Since the script, based on a novel by Dominique Baqué, is so heavily dependent on the acting of Anne Consigny (Wild Grass, The Diving Bell And The Butterfly, Not Here To Be Loved) , its success and failure rests on how she acts out her role. She turns in an excellent performance as the slightly edgy, initially timid,  and later more sexually relaxed and elegant and witty middle-class perfect housewife, always attentive to the reactions of her mates and not completely above having a few sexual fantasies of her own.  As the film ends, we see Paule emerging from a screening of a Francois Truffaut's film, her eyes moist. Is the director suggesting something? If so, what?


The screenpla, co-written by director Anne Villacèque with Sophie Fillières, is completely middle class and does not seem to give us much insight into human relationships but it is a nice, unsentimental and humorous look at the comedy of E-dating.

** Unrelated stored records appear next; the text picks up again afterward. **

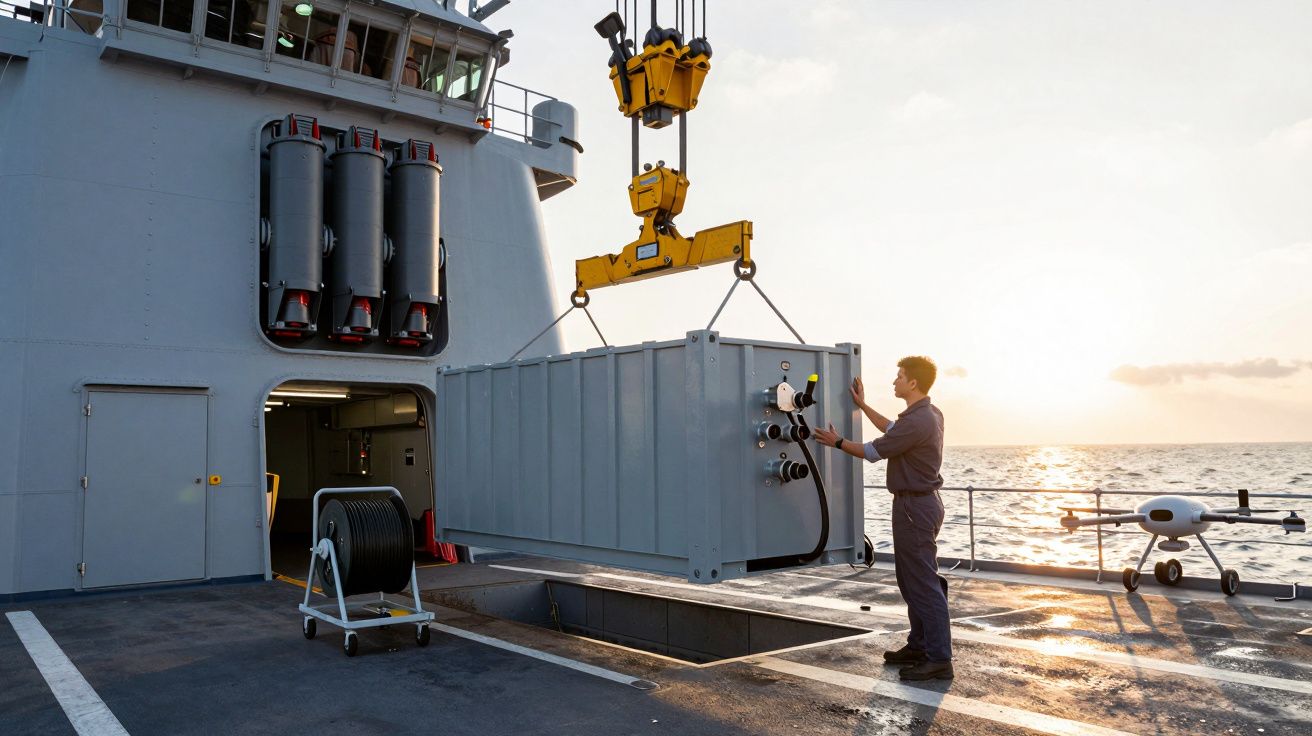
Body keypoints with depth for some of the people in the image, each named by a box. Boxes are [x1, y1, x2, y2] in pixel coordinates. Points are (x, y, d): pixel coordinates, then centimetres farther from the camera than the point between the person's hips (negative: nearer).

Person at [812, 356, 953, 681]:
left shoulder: (917, 421, -22)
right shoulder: (930, 413, 10)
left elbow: (874, 452, -14)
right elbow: (892, 429, 28)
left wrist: (838, 442, 1)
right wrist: (862, 405, 33)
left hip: (915, 506, -11)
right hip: (920, 503, 11)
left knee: (923, 582, -7)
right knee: (911, 578, 18)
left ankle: (939, 658, -3)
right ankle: (919, 645, 27)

The photography is competent but nothing to rave about. But it's an excellent and entertaining way of whiling away an hour at the cinema. I'd give it a 2B minus.


1 則留言:

  1. Good evening, my dear old friend!  What an odd choice of film viewing!  What interests me is the time hopping sequences... What is real and what's not...  " In between reality and fantasies,     Between love and hate, there is no compromise,      Reality is what you hate...       And what you're looking for is...        Fantasies make you wonder ..." 







    [版主回覆04/07/2011 08:29:00]Right you are. We look for fantasy in reality! We look for fantasy because of reality. We look for fantasy to transcend reality.